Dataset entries
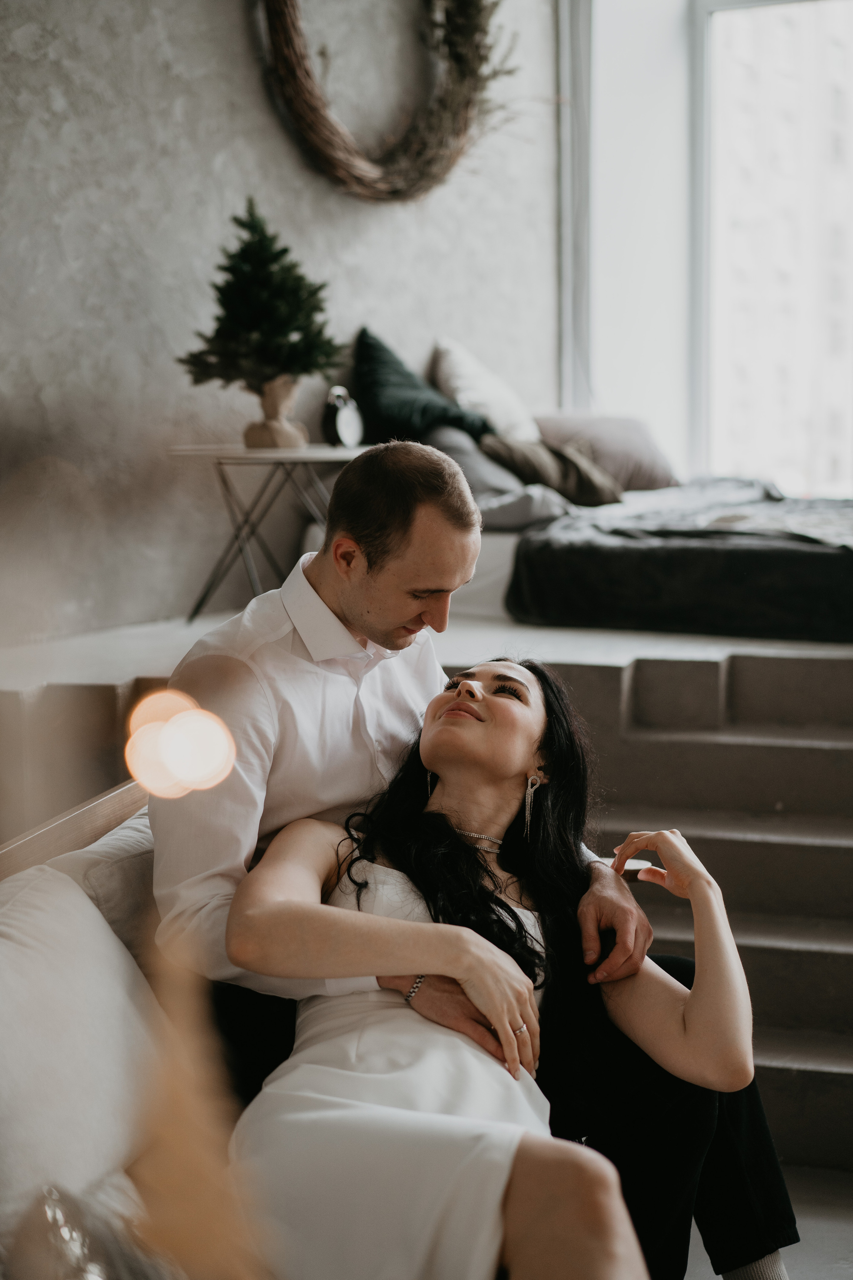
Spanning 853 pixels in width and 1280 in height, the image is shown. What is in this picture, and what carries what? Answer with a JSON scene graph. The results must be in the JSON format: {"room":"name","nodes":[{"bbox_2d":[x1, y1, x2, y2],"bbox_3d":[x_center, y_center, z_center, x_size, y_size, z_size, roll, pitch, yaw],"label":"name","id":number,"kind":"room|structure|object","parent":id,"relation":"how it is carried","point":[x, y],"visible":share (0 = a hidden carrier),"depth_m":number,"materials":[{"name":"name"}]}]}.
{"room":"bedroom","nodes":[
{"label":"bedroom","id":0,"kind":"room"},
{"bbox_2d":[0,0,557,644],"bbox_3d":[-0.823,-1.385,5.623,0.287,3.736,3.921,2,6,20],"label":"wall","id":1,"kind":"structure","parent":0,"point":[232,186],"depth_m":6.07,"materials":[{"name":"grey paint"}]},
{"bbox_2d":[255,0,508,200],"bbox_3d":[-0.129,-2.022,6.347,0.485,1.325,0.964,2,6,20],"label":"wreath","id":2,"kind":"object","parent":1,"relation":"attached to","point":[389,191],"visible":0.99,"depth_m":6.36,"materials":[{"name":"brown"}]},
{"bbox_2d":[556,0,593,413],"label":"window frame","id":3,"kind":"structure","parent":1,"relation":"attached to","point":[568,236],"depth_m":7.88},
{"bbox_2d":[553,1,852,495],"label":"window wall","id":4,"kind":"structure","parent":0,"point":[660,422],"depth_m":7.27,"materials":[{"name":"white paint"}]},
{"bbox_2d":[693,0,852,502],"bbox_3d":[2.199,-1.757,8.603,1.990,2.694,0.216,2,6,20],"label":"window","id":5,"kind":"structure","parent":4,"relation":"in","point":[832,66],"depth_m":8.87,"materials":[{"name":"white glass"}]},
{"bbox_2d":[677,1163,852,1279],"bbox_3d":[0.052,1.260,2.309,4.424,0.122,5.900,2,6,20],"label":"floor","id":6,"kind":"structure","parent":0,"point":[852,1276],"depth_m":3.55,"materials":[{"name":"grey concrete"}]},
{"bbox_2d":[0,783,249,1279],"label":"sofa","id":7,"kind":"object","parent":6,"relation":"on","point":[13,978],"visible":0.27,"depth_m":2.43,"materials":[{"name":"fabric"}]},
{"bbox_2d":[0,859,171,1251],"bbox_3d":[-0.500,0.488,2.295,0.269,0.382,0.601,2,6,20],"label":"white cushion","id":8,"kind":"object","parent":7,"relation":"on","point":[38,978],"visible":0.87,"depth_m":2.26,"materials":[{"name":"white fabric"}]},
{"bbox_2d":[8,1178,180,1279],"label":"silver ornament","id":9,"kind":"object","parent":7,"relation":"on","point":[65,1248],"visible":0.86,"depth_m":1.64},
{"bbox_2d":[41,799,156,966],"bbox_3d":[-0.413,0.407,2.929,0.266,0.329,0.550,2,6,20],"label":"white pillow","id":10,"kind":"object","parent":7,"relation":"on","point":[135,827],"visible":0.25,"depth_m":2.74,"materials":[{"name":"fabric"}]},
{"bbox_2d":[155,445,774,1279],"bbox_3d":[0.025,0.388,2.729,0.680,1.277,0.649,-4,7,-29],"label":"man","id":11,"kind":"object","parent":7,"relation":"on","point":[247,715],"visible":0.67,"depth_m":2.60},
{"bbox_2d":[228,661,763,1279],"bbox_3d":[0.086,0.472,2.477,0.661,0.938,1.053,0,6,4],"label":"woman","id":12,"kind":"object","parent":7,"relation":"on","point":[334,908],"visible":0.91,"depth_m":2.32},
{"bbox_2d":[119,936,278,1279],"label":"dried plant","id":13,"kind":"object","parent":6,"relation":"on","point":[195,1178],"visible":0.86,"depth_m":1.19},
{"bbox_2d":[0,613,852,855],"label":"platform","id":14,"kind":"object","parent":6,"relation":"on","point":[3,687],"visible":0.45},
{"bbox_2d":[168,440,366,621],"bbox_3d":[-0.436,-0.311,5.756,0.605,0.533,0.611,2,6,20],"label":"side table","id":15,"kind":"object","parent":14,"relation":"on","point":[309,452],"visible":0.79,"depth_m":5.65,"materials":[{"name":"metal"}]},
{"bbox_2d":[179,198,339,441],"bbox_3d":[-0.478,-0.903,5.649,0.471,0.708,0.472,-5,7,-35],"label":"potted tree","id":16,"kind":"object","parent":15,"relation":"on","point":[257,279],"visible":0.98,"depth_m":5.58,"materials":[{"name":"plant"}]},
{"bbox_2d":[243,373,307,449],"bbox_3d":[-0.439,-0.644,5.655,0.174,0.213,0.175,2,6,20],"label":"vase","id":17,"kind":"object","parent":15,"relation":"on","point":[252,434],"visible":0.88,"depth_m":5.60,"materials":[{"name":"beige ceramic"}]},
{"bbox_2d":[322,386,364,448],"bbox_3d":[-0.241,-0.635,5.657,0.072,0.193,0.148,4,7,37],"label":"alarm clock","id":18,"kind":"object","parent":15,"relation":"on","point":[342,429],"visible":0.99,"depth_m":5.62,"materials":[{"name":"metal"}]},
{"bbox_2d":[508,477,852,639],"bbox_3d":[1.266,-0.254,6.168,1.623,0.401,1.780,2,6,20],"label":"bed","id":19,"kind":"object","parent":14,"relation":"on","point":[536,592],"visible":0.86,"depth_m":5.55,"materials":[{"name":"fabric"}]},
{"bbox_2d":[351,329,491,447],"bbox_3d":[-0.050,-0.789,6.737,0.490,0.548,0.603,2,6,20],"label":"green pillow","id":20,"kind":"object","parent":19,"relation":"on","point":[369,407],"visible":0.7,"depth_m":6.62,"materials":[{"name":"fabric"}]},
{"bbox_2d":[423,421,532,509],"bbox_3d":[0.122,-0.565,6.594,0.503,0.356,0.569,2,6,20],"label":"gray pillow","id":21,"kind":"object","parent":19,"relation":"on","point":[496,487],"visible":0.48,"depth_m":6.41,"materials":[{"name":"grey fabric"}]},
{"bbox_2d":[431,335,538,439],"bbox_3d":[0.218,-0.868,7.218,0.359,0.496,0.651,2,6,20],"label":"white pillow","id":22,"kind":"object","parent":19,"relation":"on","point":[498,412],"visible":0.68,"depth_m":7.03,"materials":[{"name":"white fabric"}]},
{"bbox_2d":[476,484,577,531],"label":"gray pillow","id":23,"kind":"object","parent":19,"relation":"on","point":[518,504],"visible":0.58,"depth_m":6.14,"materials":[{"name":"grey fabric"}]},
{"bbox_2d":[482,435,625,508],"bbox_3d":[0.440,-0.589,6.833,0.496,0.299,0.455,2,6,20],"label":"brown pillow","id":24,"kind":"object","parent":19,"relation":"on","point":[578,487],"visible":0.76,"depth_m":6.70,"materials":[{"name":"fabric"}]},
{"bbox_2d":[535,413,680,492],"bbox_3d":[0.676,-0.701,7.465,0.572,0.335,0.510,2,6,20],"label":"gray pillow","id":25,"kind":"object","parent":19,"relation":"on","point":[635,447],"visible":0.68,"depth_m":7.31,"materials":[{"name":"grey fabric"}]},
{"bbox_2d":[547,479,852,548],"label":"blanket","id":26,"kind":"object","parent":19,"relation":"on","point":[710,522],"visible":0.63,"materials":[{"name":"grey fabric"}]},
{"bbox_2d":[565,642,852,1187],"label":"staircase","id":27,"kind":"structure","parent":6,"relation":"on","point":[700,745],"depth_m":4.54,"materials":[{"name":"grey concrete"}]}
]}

● **ACTIVITY**
Word for word, restate all of the records. Exclude the pictures.

● **WRITTEN SOLUTION**
Spanning 853 pixels in width and 1280 in height, the image is shown. What is in this picture, and what carries what? Answer with a JSON scene graph. The results must be in the JSON format: {"room":"name","nodes":[{"bbox_2d":[x1, y1, x2, y2],"bbox_3d":[x_center, y_center, z_center, x_size, y_size, z_size, roll, pitch, yaw],"label":"name","id":number,"kind":"room|structure|object","parent":id,"relation":"how it is carried","point":[x, y],"visible":share (0 = a hidden carrier),"depth_m":number,"materials":[{"name":"name"}]}]}.
{"room":"bedroom","nodes":[
{"label":"bedroom","id":0,"kind":"room"},
{"bbox_2d":[0,0,557,644],"bbox_3d":[-0.823,-1.385,5.623,0.287,3.736,3.921,2,6,20],"label":"wall","id":1,"kind":"structure","parent":0,"point":[232,186],"depth_m":6.07,"materials":[{"name":"grey paint"}]},
{"bbox_2d":[255,0,508,200],"bbox_3d":[-0.129,-2.022,6.347,0.485,1.325,0.964,2,6,20],"label":"wreath","id":2,"kind":"object","parent":1,"relation":"attached to","point":[389,191],"visible":0.99,"depth_m":6.36,"materials":[{"name":"brown"}]},
{"bbox_2d":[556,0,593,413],"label":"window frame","id":3,"kind":"structure","parent":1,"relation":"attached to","point":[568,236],"depth_m":7.88},
{"bbox_2d":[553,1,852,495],"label":"window wall","id":4,"kind":"structure","parent":0,"point":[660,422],"depth_m":7.27,"materials":[{"name":"white paint"}]},
{"bbox_2d":[693,0,852,502],"bbox_3d":[2.199,-1.757,8.603,1.990,2.694,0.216,2,6,20],"label":"window","id":5,"kind":"structure","parent":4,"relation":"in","point":[832,66],"depth_m":8.87,"materials":[{"name":"white glass"}]},
{"bbox_2d":[677,1163,852,1279],"bbox_3d":[0.052,1.260,2.309,4.424,0.122,5.900,2,6,20],"label":"floor","id":6,"kind":"structure","parent":0,"point":[852,1276],"depth_m":3.55,"materials":[{"name":"grey concrete"}]},
{"bbox_2d":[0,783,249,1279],"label":"sofa","id":7,"kind":"object","parent":6,"relation":"on","point":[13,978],"visible":0.27,"depth_m":2.43,"materials":[{"name":"fabric"}]},
{"bbox_2d":[0,859,171,1251],"bbox_3d":[-0.500,0.488,2.295,0.269,0.382,0.601,2,6,20],"label":"white cushion","id":8,"kind":"object","parent":7,"relation":"on","point":[38,978],"visible":0.87,"depth_m":2.26,"materials":[{"name":"white fabric"}]},
{"bbox_2d":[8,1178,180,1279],"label":"silver ornament","id":9,"kind":"object","parent":7,"relation":"on","point":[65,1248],"visible":0.86,"depth_m":1.64},
{"bbox_2d":[41,799,156,966],"bbox_3d":[-0.413,0.407,2.929,0.266,0.329,0.550,2,6,20],"label":"white pillow","id":10,"kind":"object","parent":7,"relation":"on","point":[135,827],"visible":0.25,"depth_m":2.74,"materials":[{"name":"fabric"}]},
{"bbox_2d":[155,445,774,1279],"bbox_3d":[0.025,0.388,2.729,0.680,1.277,0.649,-4,7,-29],"label":"man","id":11,"kind":"object","parent":7,"relation":"on","point":[247,715],"visible":0.67,"depth_m":2.60},
{"bbox_2d":[228,661,763,1279],"bbox_3d":[0.086,0.472,2.477,0.661,0.938,1.053,0,6,4],"label":"woman","id":12,"kind":"object","parent":7,"relation":"on","point":[334,908],"visible":0.91,"depth_m":2.32},
{"bbox_2d":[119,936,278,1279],"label":"dried plant","id":13,"kind":"object","parent":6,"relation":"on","point":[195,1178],"visible":0.86,"depth_m":1.19},
{"bbox_2d":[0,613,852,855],"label":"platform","id":14,"kind":"object","parent":6,"relation":"on","point":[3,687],"visible":0.45},
{"bbox_2d":[168,440,366,621],"bbox_3d":[-0.436,-0.311,5.756,0.605,0.533,0.611,2,6,20],"label":"side table","id":15,"kind":"object","parent":14,"relation":"on","point":[309,452],"visible":0.79,"depth_m":5.65,"materials":[{"name":"metal"}]},
{"bbox_2d":[179,198,339,441],"bbox_3d":[-0.478,-0.903,5.649,0.471,0.708,0.472,-5,7,-35],"label":"potted tree","id":16,"kind":"object","parent":15,"relation":"on","point":[257,279],"visible":0.98,"depth_m":5.58,"materials":[{"name":"plant"}]},
{"bbox_2d":[243,373,307,449],"bbox_3d":[-0.439,-0.644,5.655,0.174,0.213,0.175,2,6,20],"label":"vase","id":17,"kind":"object","parent":15,"relation":"on","point":[252,434],"visible":0.88,"depth_m":5.60,"materials":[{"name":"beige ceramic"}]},
{"bbox_2d":[322,386,364,448],"bbox_3d":[-0.241,-0.635,5.657,0.072,0.193,0.148,4,7,37],"label":"alarm clock","id":18,"kind":"object","parent":15,"relation":"on","point":[342,429],"visible":0.99,"depth_m":5.62,"materials":[{"name":"metal"}]},
{"bbox_2d":[508,477,852,639],"bbox_3d":[1.266,-0.254,6.168,1.623,0.401,1.780,2,6,20],"label":"bed","id":19,"kind":"object","parent":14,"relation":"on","point":[536,592],"visible":0.86,"depth_m":5.55,"materials":[{"name":"fabric"}]},
{"bbox_2d":[351,329,491,447],"bbox_3d":[-0.050,-0.789,6.737,0.490,0.548,0.603,2,6,20],"label":"green pillow","id":20,"kind":"object","parent":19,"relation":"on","point":[369,407],"visible":0.7,"depth_m":6.62,"materials":[{"name":"fabric"}]},
{"bbox_2d":[423,421,532,509],"bbox_3d":[0.122,-0.565,6.594,0.503,0.356,0.569,2,6,20],"label":"gray pillow","id":21,"kind":"object","parent":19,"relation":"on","point":[496,487],"visible":0.48,"depth_m":6.41,"materials":[{"name":"grey fabric"}]},
{"bbox_2d":[431,335,538,439],"bbox_3d":[0.218,-0.868,7.218,0.359,0.496,0.651,2,6,20],"label":"white pillow","id":22,"kind":"object","parent":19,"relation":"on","point":[498,412],"visible":0.68,"depth_m":7.03,"materials":[{"name":"white fabric"}]},
{"bbox_2d":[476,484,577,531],"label":"gray pillow","id":23,"kind":"object","parent":19,"relation":"on","point":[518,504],"visible":0.58,"depth_m":6.14,"materials":[{"name":"grey fabric"}]},
{"bbox_2d":[482,435,625,508],"bbox_3d":[0.440,-0.589,6.833,0.496,0.299,0.455,2,6,20],"label":"brown pillow","id":24,"kind":"object","parent":19,"relation":"on","point":[578,487],"visible":0.76,"depth_m":6.70,"materials":[{"name":"fabric"}]},
{"bbox_2d":[535,413,680,492],"bbox_3d":[0.676,-0.701,7.465,0.572,0.335,0.510,2,6,20],"label":"gray pillow","id":25,"kind":"object","parent":19,"relation":"on","point":[635,447],"visible":0.68,"depth_m":7.31,"materials":[{"name":"grey fabric"}]},
{"bbox_2d":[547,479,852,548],"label":"blanket","id":26,"kind":"object","parent":19,"relation":"on","point":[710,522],"visible":0.63,"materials":[{"name":"grey fabric"}]},
{"bbox_2d":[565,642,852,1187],"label":"staircase","id":27,"kind":"structure","parent":6,"relation":"on","point":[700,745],"depth_m":4.54,"materials":[{"name":"grey concrete"}]}
]}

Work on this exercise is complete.